Between chapters, Matt and I would glance over at each other and mouth the words “WHAT IS HAPPENING HERE?”.  Obviously, we weren’t about to ruin a good thing with audible expressions of shock and glee.

So, dear Mama of Littles,

This picture is my offering to you this Monday morning.  As you mentally prep yourself for another week- for the exhaustion of newborn cryfests and potty training and chasing wobbly toddlers everywhere because if you don’t THEY WILL SURELY DIE- just know that it gets easier.

One day, they WILL sleep through the night.  (At least, for the sake of your sanity and the sanity of everyone around you, I really hope they do.)  And you’ll be able to send them outside alone, mostly confident that they will not surely die.  And, I know this is a tough one to fully grasp, but just hear me out: one day, your child will walk on their own legs to a REAL TOILET and will do their business by. their. own. selves.  Just let that sink in for a minute.

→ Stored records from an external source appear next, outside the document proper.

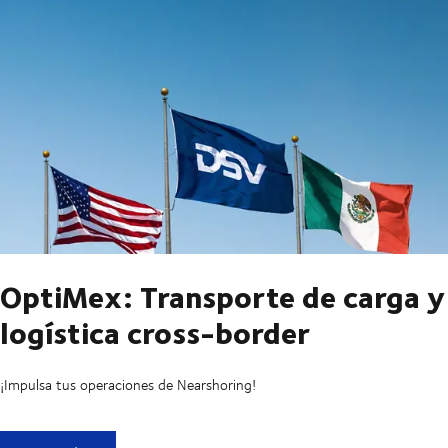
OptiMex: Transporte de carga y
logística cross-border
¡Impulsa tus operaciones de Nearshoring!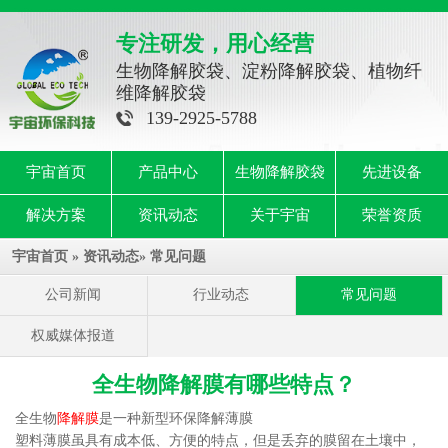
专注研发，用心经营
生物降解胶袋、淀粉降解胶袋、植物纤
维降解胶袋
139-2925-5788
宇宙首页
产品中心
生物降解胶袋
先进设备
解决方案
资讯动态
关于宇宙
荣誉资质
宇宙首页
»
资讯动态
»
常见问题
公司新闻
行业动态
常见问题
权威媒体报道
全生物降解膜有哪些特点？
全生物
降解
膜
是一种新型环保降解薄膜
塑料薄膜虽具有成本低、方便的特点，但是丢弃的膜留在土壤中，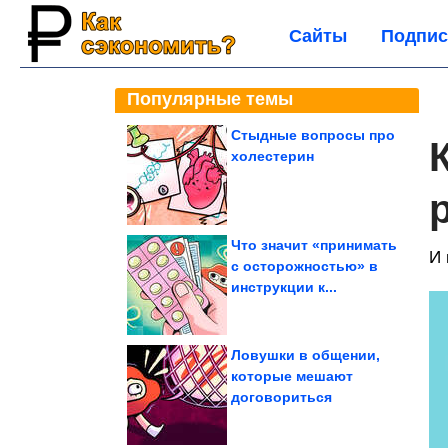
Сайты
Подпис
Популярные темы
Стыдные вопросы про
холестерин
Что значит «принимать
И 
с осторожностью» в
инструкции к...
Ловушки в общении,
которые мешают
договориться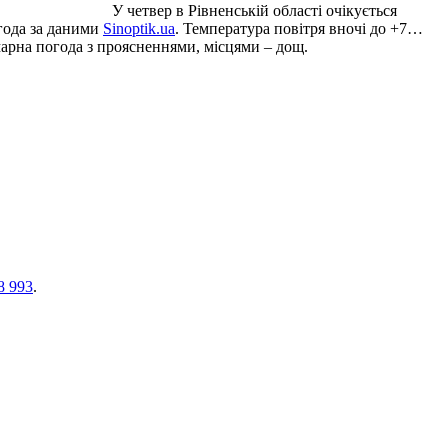
У четвер в Рівненській області очікується
огода за даними
Sinoptik.ua
. Температура повітря вночі до +7…
хмарна погода з проясненнями, місцями – дощ.
8 993
.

So, Mama of Littles, be encouraged.  You got this.  And even if you don’t- even if all youknowwhat is breaking loose by 9am and you’re convinced there is zero chance you will survive until bedtime- well, I have a few words of wisdom for your weary soul:

1. Chocolate chips.

2. Headphones.

3. Bathroom.

Take items one through two into #3 stat.  Oh, and you’re going in alone.  Just for a few minutes.  Let them yell your name (HEADPHONES, people) and stick their grimy little fingers under the crack of the door all they want.  Lock it.  If concerned for the safety of your children, utilize Disney Junior.  Just do it.  It will not rot their brains.  I work in PEDIATRICS, y’all.  This is what I DO.  Take my word for it.  (Even if it does, I claim no medical responsibility.)  (But I will accepts treats when you finally grasp how glorious it feels to have a few minutes of sanity and chocolate interspersed in your day of chaos and toddlers.)

When you emerge, take a few cleansing breaths (ideally not in the same vicinity as your Diaper Genie) and take hope.  Yes, hope that there will come a glorious day in which you will find yourself reading independently, silently, with the same children whose bottoms you were just wiping, like, yesterday.  But also hope in Christ and his new mercies and sustaining grace and God’s ability to keep our children alive when we are D.O.N.E. by 10am.

Much love,

Catherine, Mother of Three Self-Toileting Children*

*In a spirit of full-disclosure, they still wipe boogers on the walls.**

**I just can’t with this.  Dear Parents of Teens, please send encouragement that this, too, shall pass.